- [EXCERPT TO READ]
◇ ◇ ◇ ◇ ◇
8 bit signed float possible?

[Andrew Lentvorski]

Christian S wrote:

> And once that is understood you can of course deconstruct 8 bits into
> small integers and construct a floating point number out of them
> yourself.
> 
> Given 1 sign bit, 2 exponent bits and 5 mantissa bits you can have 32
> different fractions between 1.0 and 0.0, and you have have (as a
> suggestion) 10^1, 10^0, 10^-1, 10^2
> multipliers from the exponent bit. Then the closest you can come to 3.14 is
> 10*(1.0/32) * 10^1 = 0.3125 * 10^1 = 3.125.
> 
> Good enought for government work, or what is it they say?

I am assuming that you are being flippant, so I send this return message 
in the same vein. ;)

What they say is, "The net provides a thousand wrong answers as well as 
the right one.".

First, mixing bases for exponent (10) and fractional mantissa (2) is 
unusual.  Think there might be a reason for that?  (Hint: there is.)

In addition, you make the implicit assumption that the floating point 
numbers are allowed to be denormal without explicit indication (ie. no 
implicit leading 1 in the mantissa).  While not incorrect, not having an 
implicit leading 1 in the mantissa without indication is certainly an 
unusual assumption and should be noted.

To top things off, two's complement arithmetic normally implies that the 
  negative range is larger than the positive range.  Thus, the normal 
sequence for your exponent would be -2, -1, 0, 1.

Additionally, since you allow unindicated denormal numbers, you would be 
better better off representing the number as 5/16 (0.3125) so that you 
could use an exponent of 1 and preserve more bits of accuracy.

Finally, the request to store 3.14 normally carries an implication of 
error of approximately +/- 1/200 (1/2 ulp).  Your floating point exceeds 
that error.  Not indicating that the next two nearest numbers around it 
are {9/32*10, 10/32*10, 11/32*10} = (2.8125, 3.125, 3.4375} is just 
unsporting.

-a
◇ ◇ ◇ ◇ ◇
- [EXCERPTED RECORDS]
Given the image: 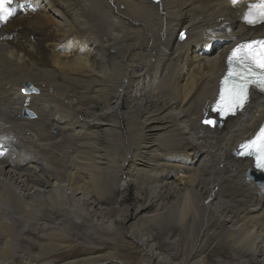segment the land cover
I'll return each instance as SVG.
<instances>
[{"label":"bare ground","instance_id":"1","mask_svg":"<svg viewBox=\"0 0 264 264\" xmlns=\"http://www.w3.org/2000/svg\"><path fill=\"white\" fill-rule=\"evenodd\" d=\"M13 7L0 25V264H264V189L235 157L264 92L205 123L229 49L264 36L242 23L245 3Z\"/></svg>","mask_w":264,"mask_h":264},{"label":"snow or ice","instance_id":"2","mask_svg":"<svg viewBox=\"0 0 264 264\" xmlns=\"http://www.w3.org/2000/svg\"><path fill=\"white\" fill-rule=\"evenodd\" d=\"M238 2L239 0H232L233 5ZM13 4L14 0H0V25L14 15ZM242 19L251 26L264 24V0L250 3ZM227 65L228 71L222 82L217 106L213 109L221 116L242 108L252 86L264 91V40L238 44L227 57ZM205 123L214 125L215 121L206 120ZM237 155L252 158L256 169L264 172V127L252 139L238 146Z\"/></svg>","mask_w":264,"mask_h":264},{"label":"water","instance_id":"3","mask_svg":"<svg viewBox=\"0 0 264 264\" xmlns=\"http://www.w3.org/2000/svg\"><path fill=\"white\" fill-rule=\"evenodd\" d=\"M25 88L23 91L31 92V93H36V90L32 87L31 84L25 83ZM23 115L26 117H32L33 114L28 111L27 109H23ZM249 176L259 185L264 187V173H259V172H254L250 171Z\"/></svg>","mask_w":264,"mask_h":264},{"label":"rangeland","instance_id":"4","mask_svg":"<svg viewBox=\"0 0 264 264\" xmlns=\"http://www.w3.org/2000/svg\"><path fill=\"white\" fill-rule=\"evenodd\" d=\"M17 13H18V12L16 11L15 14H17ZM31 119H32V118H31ZM158 174H159V173H158ZM158 176H159V175H158ZM123 178H125V175H123ZM123 208H124V205H122V207L120 206V212H122V209H123ZM114 217L116 218V217H118V216L116 215V216H114ZM112 220H113V218H107L108 225H110V224L112 225V224H113V223H112ZM176 237L178 238L179 236H176ZM21 244L23 245L24 243H21ZM76 249H77V248H76ZM76 249H75V251H76L75 253H80V250H79V249L76 250ZM209 249H210V248H208V250H209ZM34 250H35V249H34ZM208 250H207V251H208ZM255 264H258V263H255ZM259 264H261V263H259Z\"/></svg>","mask_w":264,"mask_h":264}]
</instances>
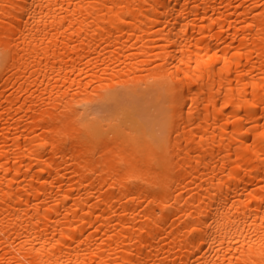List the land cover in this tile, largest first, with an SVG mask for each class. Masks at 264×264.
Wrapping results in <instances>:
<instances>
[{
    "label": "bare ground",
    "instance_id": "6f19581e",
    "mask_svg": "<svg viewBox=\"0 0 264 264\" xmlns=\"http://www.w3.org/2000/svg\"><path fill=\"white\" fill-rule=\"evenodd\" d=\"M0 264H264V0H0Z\"/></svg>",
    "mask_w": 264,
    "mask_h": 264
}]
</instances>
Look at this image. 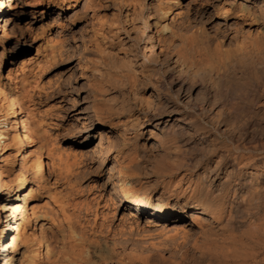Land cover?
I'll return each instance as SVG.
<instances>
[{"label": "bare ground", "instance_id": "bare-ground-1", "mask_svg": "<svg viewBox=\"0 0 264 264\" xmlns=\"http://www.w3.org/2000/svg\"><path fill=\"white\" fill-rule=\"evenodd\" d=\"M98 3L77 54L89 70V113L108 132L113 189L107 199L96 191L108 209L99 195L85 206L77 176L54 212L31 206L52 184L43 132L16 88L0 84V154L15 147L34 182L22 205L27 174L7 181L0 168V264H264V0ZM198 4L210 13L193 19ZM6 28L3 50L24 33L18 20ZM54 164L64 169L62 158ZM120 197L156 227L140 230L137 218L114 226ZM80 206L94 223L78 218ZM34 220L40 232L27 231Z\"/></svg>", "mask_w": 264, "mask_h": 264}, {"label": "rangeland", "instance_id": "rangeland-1", "mask_svg": "<svg viewBox=\"0 0 264 264\" xmlns=\"http://www.w3.org/2000/svg\"><path fill=\"white\" fill-rule=\"evenodd\" d=\"M49 1L35 5L31 0H0V34H4L6 27L13 25L15 20L19 21L24 32L20 42L7 44L8 49L3 50L0 44V84L16 88L25 103V115L32 112L42 129L47 174L52 184L42 189V194L32 200L31 206L37 204L44 209H53L54 212L60 200L70 190L71 178L78 177L80 197L86 199L87 206L88 202L94 200L101 192H105L107 199L113 189L115 174L113 160L108 157V132L103 125L97 124L89 113L90 88L88 78L84 74L89 70L79 60L80 54H77L85 42L92 39V28L97 22L95 14L100 8V0H94L98 2L93 1L92 5L87 0H71L70 4L62 6ZM209 13L204 6L198 4L191 10L190 15L195 19L198 16H208ZM217 23L218 20H213L209 27ZM82 34L86 36L85 41L81 38ZM10 47L17 48L9 52ZM2 105L0 100V107ZM41 144L40 139L36 140L31 149L38 150ZM14 153L17 154L16 163L7 162V157L11 158ZM56 156L62 158L64 169L61 171L54 164ZM19 159V151L9 146L0 154V168L4 164L7 165V181H18L21 172L27 174L29 181L20 192V203L24 205V197L30 192L34 182L28 169H22ZM97 190L100 193L96 192ZM98 198L101 202L100 211L105 208L107 210L104 206V196V201L100 195ZM119 199L120 205L111 216L114 226L127 227V224L135 222L137 218L140 230L145 227L144 230L149 228L152 231L156 227H149L146 216L138 218L132 215L130 202L122 197ZM93 204L95 201L92 203V208L95 209L96 204ZM92 208L87 210L86 207H79L81 215L78 214V218L83 222L88 221L89 225L94 223ZM23 212L24 210L16 212L13 220L15 229L9 236L12 233L17 234L16 226L20 224ZM34 222L35 220L31 222L27 231L40 232ZM8 240L10 241V238H7L3 250L6 259L14 254ZM18 244L16 255L21 256L20 250L25 244L20 240Z\"/></svg>", "mask_w": 264, "mask_h": 264}]
</instances>
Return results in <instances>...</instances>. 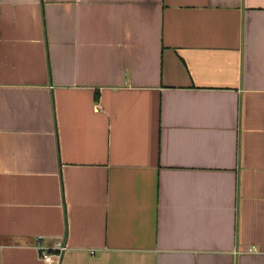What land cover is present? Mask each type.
<instances>
[{"label":"crops","instance_id":"1","mask_svg":"<svg viewBox=\"0 0 264 264\" xmlns=\"http://www.w3.org/2000/svg\"><path fill=\"white\" fill-rule=\"evenodd\" d=\"M264 264V0H0V264Z\"/></svg>","mask_w":264,"mask_h":264},{"label":"built area","instance_id":"2","mask_svg":"<svg viewBox=\"0 0 264 264\" xmlns=\"http://www.w3.org/2000/svg\"><path fill=\"white\" fill-rule=\"evenodd\" d=\"M40 239L37 241V250L44 262L49 264H59L63 255L68 250V244L64 239L58 240L52 247H46L40 244Z\"/></svg>","mask_w":264,"mask_h":264}]
</instances>
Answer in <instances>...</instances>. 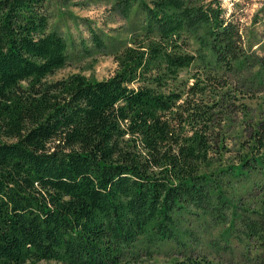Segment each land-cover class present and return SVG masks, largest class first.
Returning a JSON list of instances; mask_svg holds the SVG:
<instances>
[{"label":"trees","instance_id":"1","mask_svg":"<svg viewBox=\"0 0 264 264\" xmlns=\"http://www.w3.org/2000/svg\"><path fill=\"white\" fill-rule=\"evenodd\" d=\"M44 1L0 0V264H142L167 245L195 247L180 217L221 223L231 205L214 160L220 104L207 100L244 58L239 27L217 0H112L142 20L111 53L114 75L48 81L70 53ZM196 62L189 85L180 74ZM263 140L261 125L253 147ZM245 228L264 241V223ZM175 264L212 263L187 253Z\"/></svg>","mask_w":264,"mask_h":264},{"label":"rangeland","instance_id":"2","mask_svg":"<svg viewBox=\"0 0 264 264\" xmlns=\"http://www.w3.org/2000/svg\"><path fill=\"white\" fill-rule=\"evenodd\" d=\"M217 1L225 18L239 27L244 47V58L230 72L220 71L217 80L211 81L207 100L215 99L220 104L215 118L222 124L219 144L224 149L214 155V160L220 170L217 180L231 205L223 210L221 223L199 212L182 215V225L192 231L195 247L191 244L189 249H180L167 245L152 256H142V264H175L183 261L187 253L203 256L212 264H264V241L248 237L245 228L249 220L264 223V160L261 165L252 161V158L264 159V148H254L251 141L258 126L264 125V0ZM44 3L48 31L59 33L67 41L70 53L66 66L47 80L73 74L96 81L112 77L117 64L111 53L129 43L130 32L142 23L141 17L131 15L124 19L112 9V0H45ZM92 33L105 41V50H96ZM191 45L192 49L196 48L194 42ZM201 68L196 62L181 72L180 79L192 84ZM244 156L249 159L247 167L238 174L236 169Z\"/></svg>","mask_w":264,"mask_h":264}]
</instances>
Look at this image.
◇ ◇ ◇ ◇ ◇
- [REQUEST] Decide whether each statement below agrees with the forum reply above on 8-bit floats, answering yes or no and quoting the words of the reply that decide it. (a) The reply calls it unusual to use base 10 for the exponent and base 2 for the mantissa. (b) The reply says two's complement arithmetic normally makes the positive range larger than the negative range. (c) The reply says the proposed format stays within the error implied by a request to store 3.14.

- [EXERCISE OUTPUT]
(a) Yes: "mixing bases for exponent (10) and fractional mantissa (2) is unusual."
(b) No: "two's complement arithmetic normally implies that the negative range is larger than the positive range."
(c) No: "Your floating point exceeds that error."